Batman, Mardin, Halfeti ve Esenyurt gibi yerlerde gerçekleşen kayyum atamaları, son olarak DEM Parti'nin Tunceli ve CHP'nin Ovacık belediyelerine de kayyum atanmasıyla gündemdeki yerini koruyor. Bu uygulamalar, muhalefet ve sivil toplum örgütlerinin tepkilerine neden oluyor.
Türkiye Devrimci İşçi Sendikaları Konfederasyonu (DİSK), Kamu Emekçileri Sendikaları Konfederasyonu (KESK), Türk Mühendis ve Mimar Odaları Birliği (TMMOB) ve Türk Tabipleri Birliği (TTB) yaptıkları ortak açıklamayla duruma sert tepki gösterdi.
"Halkın iradesine darbe"
Ortak açıklamada, kayyum atamalarının sadece belediye başkanlarının görevden alınmasıyla sınırlı kalmadığı, aynı zamanda belediye meclislerinin de devre dışı bırakıldığı belirtilerek şu ifadeler kullanıldı:
"Siyasi iktidar, sandıkla gelenin sandıkla gitmeyeceği bir düzeni kalıcı hale getiriyor.

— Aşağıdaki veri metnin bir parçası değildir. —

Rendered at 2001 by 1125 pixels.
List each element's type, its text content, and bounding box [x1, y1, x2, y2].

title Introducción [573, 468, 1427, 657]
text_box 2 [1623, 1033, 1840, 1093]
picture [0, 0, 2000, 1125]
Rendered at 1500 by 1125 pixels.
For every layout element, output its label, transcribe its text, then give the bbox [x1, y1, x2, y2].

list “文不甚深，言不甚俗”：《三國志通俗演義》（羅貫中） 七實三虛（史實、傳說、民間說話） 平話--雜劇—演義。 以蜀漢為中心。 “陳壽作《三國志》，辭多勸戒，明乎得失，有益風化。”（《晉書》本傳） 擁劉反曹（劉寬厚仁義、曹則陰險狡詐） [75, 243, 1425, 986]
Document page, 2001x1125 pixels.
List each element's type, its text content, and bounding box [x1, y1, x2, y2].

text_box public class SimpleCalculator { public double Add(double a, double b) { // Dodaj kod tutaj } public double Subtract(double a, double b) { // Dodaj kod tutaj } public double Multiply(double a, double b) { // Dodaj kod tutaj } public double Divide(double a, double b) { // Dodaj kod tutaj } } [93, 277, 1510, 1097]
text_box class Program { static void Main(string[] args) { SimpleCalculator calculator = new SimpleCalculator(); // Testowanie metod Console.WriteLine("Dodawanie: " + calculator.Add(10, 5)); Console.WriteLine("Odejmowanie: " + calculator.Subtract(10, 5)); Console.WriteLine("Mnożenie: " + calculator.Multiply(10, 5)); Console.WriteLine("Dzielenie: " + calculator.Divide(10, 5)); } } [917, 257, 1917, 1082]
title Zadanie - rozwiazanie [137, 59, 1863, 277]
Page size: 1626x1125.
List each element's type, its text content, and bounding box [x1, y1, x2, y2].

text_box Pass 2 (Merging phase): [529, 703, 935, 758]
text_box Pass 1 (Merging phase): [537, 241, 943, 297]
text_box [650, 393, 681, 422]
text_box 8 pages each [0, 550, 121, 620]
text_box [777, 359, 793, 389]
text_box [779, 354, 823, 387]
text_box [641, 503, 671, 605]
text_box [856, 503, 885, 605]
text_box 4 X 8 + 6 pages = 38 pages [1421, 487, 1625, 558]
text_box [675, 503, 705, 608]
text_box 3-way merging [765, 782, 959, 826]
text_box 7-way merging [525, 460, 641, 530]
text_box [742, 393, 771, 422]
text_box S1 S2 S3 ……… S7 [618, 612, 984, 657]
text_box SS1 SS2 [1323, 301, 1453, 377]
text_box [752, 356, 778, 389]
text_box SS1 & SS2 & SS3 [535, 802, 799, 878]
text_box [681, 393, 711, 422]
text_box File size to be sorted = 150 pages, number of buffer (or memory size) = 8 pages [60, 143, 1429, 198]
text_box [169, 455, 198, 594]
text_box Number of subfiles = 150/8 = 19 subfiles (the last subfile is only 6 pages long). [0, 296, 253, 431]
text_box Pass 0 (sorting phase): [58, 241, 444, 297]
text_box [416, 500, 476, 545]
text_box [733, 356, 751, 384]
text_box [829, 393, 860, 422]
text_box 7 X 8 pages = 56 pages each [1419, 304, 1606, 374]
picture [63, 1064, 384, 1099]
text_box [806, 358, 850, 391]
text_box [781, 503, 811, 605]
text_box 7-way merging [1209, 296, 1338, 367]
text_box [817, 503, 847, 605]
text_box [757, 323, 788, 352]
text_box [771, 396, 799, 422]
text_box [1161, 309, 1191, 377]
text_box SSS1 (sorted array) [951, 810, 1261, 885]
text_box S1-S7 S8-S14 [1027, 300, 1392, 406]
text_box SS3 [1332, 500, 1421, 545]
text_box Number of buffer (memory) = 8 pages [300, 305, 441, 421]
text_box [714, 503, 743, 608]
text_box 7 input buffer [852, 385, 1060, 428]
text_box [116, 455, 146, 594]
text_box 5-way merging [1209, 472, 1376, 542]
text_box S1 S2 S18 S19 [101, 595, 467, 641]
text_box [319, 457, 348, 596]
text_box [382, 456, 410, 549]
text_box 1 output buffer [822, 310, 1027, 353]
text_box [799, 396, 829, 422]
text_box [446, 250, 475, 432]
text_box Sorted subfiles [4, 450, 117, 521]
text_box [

Bu süreç, halkın iradesine açık bir darbe niteliği taşımaktadır."
Açıklamada, Anayasa ve Türkiye’nin taraf olduğu uluslararası sözleşmelerin hiçe sayıldığı vurgulanarak, bu durumun hiçbir hukuki gerekçesinin olmadığı, tamamen siyasi bir operasyon olduğu belirtildi.
"Demokratik haklar yok ediliyor"
Açıklamada, siyasal iktidarın "demokratik hakları birer birer ortadan kaldırdığı" ifade edilerek, kayyum atamalarının iktidarın seçim sonuçlarını tanımadığının açık bir göstergesi olduğu savunuldu:
"Artık kazanamadıkları seçimlerin sandık sonuçlarını tanımayacaklarını bu antidemokratik uygulamalarıyla ilan etmektedirler. Bu anlayış, demokrasiyi ve halkın seçme-seçilme hakkını ayaklar altına almaktadır."
"Tüm yurttaşlara sorumluluk düşüyor"
Sivil toplum örgütleri, bu karanlık döneme karşı mücadele edilmesi gerektiğini belirtti. Açıklama, şu çağrıyla sona erdi:
"Demokrasi ve cumhuriyetin temellerinden biri olan seçme ve seçilme hakkını savunmak, bu tehlikeli anlayışa karşı durmak her yurttaşın görevidir. Hep birlikte halkın iradesine sahip çıkmalı ve bu karanlık döneme son vermeliyiz."
Kayyum atamaları tartışma yaratmaya devam ediyor
Kayyum politikaları, yerel yönetimlerde halkın iradesine müdahale olarak değerlendirilirken, uygulamaların hukuki dayanakları ve demokratik meşruiyeti sorgulanmaya devam ediyor. Muhalefet ve sivil toplum örgütleri, bu uygulamalara karşı daha geniş çaplı bir dayanışma çağrısında bulunuyor.